用数据分析找出上海好玩的地方

import requests
from bs4 import BeautifulSoup

import numpy as np
import pandas as pd
import matplotlib.pyplot as plt

In [2]:

urllst = []
ui = 'https://travel.qunar.com/p-cs299878-shanghai-jingdian-1-'
for i in range(1,6):
    urllst.append(ui +str(i))
urllst

Out[2]:

['https://travel.qunar.com/p-cs299878-shanghai-jingdian-1-1',
 'https://travel.qunar.com/p-cs299878-shanghai-jingdian-1-2',
 'https://travel.qunar.com/p-cs299878-shanghai-jingdian-1-3',
 'https://travel.qunar.com/p-cs299878-shanghai-jingdian-1-4',
 'https://travel.qunar.com/p-cs299878-shanghai-jingdian-1-5']

爬取第一页景点信息

In [3]:

u1 = urllst[0]
r = requests.get(u1)
==================================================
* [任务目标]: 将上海景点爬取代码中从“import numpy as”到“urllst.append(ui +str(i))”这一段重新写出，其中的“urllst”一律改为“url_list”。

[附带源代码的文档图像]
==================================================
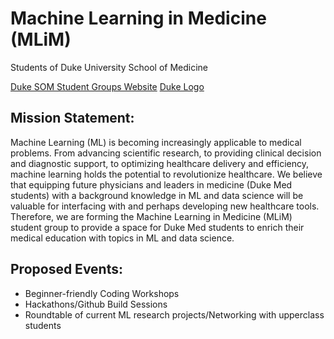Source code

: # Machine Learning in Medicine (MLiM)
Students of Duke University School of Medicine

[Duke SOM Student Groups Website](https://medschool.duke.edu/education/degree-programs-and-admissions/davison-council/extracurriculars/other-student-groups)
[Duke Logo](https://www.google.com/url?sa=i&url=https%3A%2F%2Fmededits.com%2Fsecondary-essay-prompts%2Fduke-university-school-medicine%2F&psig=AOvVaw05iEUSXoqTUzljBAaH3z5c&ust=1594925311359000&source=images&cd=vfe&ved=0CAIQjRxqFwoTCJCE9vf1z-oCFQAAAAAdAAAAABAP)

## Mission Statement:
Machine Learning (ML) is becoming increasingly applicable to medical problems. From advancing scientific research, to providing clinical decision and diagnostic support, to optimizing healthcare delivery and efficiency, machine learning holds the potential to revolutionize healthcare. We believe that equipping future physicians and leaders in medicine (Duke Med students) with a background knowledge in ML and data science will be valuable for interfacing with and perhaps developing new healthcare tools. Therefore, we are forming the Machine Learning in Medicine (MLiM) student group to provide a space for Duke Med students to enrich their medical education with topics in ML and data science.

## Proposed Events:
* Beginner-friendly Coding Workshops
* Hackathons/Github Build Sessions
* Roundtable of current ML research projects/Networking with upperclass students
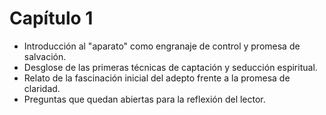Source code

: # Capítulo 1

- Introducción al "aparato" como engranaje de control y promesa de salvación.
- Desglose de las primeras técnicas de captación y seducción espiritual.
- Relato de la fascinación inicial del adepto frente a la promesa de claridad.
- Preguntas que quedan abiertas para la reflexión del lector.
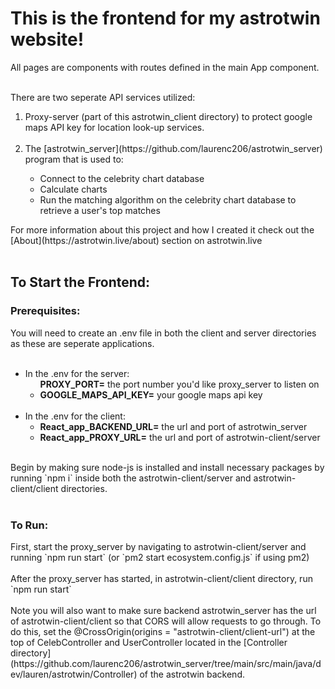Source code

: <h1>This is the frontend for my astrotwin website!</h1>
All pages are components with routes defined in the main App component.<br><br>

There are two seperate API services utilized:
<ol>
  <li>Proxy-server (part of this astrotwin_client directory) to protect google maps API key for location look-up services.</li>
  <br>
  <li>The [astrotwin_server](https://github.com/laurenc206/astrotwin_server) program that is used to:</li>
    <ul>  
      <li>Connect to the celebrity chart database</li>
      <li>Calculate charts</li>
      <li>Run the matching algorithm on the celebrity chart database to retrieve a user's top matches</li>
    </ul>
</ol>
For more information about this project and how I created it check out the [About](https://astrotwin.live/about) section on astrotwin.live
<br><br>
<h2>To Start the Frontend:</h2>

<h3>Prerequisites:</h3>
You will need to create an .env file in both the client and server directories as these are seperate applications.<br><br>
<ul>
  <li>In the .env for the server:
    <ul
      <li><b>PROXY_PORT=</b> the port number you'd like proxy_server to listen on</li>
      <li><b>GOOGLE_MAPS_API_KEY=</b> your google maps api key</li>
    </ul>
  </li>
   <br>
  <li>In the .env for the client:
    <ul>
      <li><b>React_app_BACKEND_URL=</b> the url and port of astrotwin_server</li>
      <li><b>React_app_PROXY_URL=</b> the url and port of astrotwin-client/server</li>
    </ul>
</ul>
<br>
Begin by making sure node-js is installed and install necessary packages by running `npm i` inside both the astrotwin-client/server and astrotwin-client/client directories.
<br>
<br>
<h3>To Run:</h3>
 First, start the proxy_server by navigating to astrotwin-client/server and running `npm run start` (or `pm2 start ecosystem.config.js` if using pm2) <br><br>
After the proxy_server has started, in astrotwin-client/client directory, run `npm run start` <br><br>
Note you will also want to make sure backend astrotwin_server has the url of astrotwin-client/client so that CORS will allow requests to go through. To do this, set the @CrossOrigin(origins = "astrotwin-client/client-url") at the top of CelebController and UserController located in the [Controller directory](https://github.com/laurenc206/astrotwin_server/tree/main/src/main/java/dev/lauren/astrotwin/Controller) of the astrotwin backend.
==================================================
* [作答]:
import numpy as np
import pandas as pd
import matplotlib.pyplot as plt

In [2]:

url_list = []
ui = 'https://travel.qunar.com/p-cs299878-shanghai-jingdian-1-'
for i in range(1,6):
    url_list.append(ui +str(i))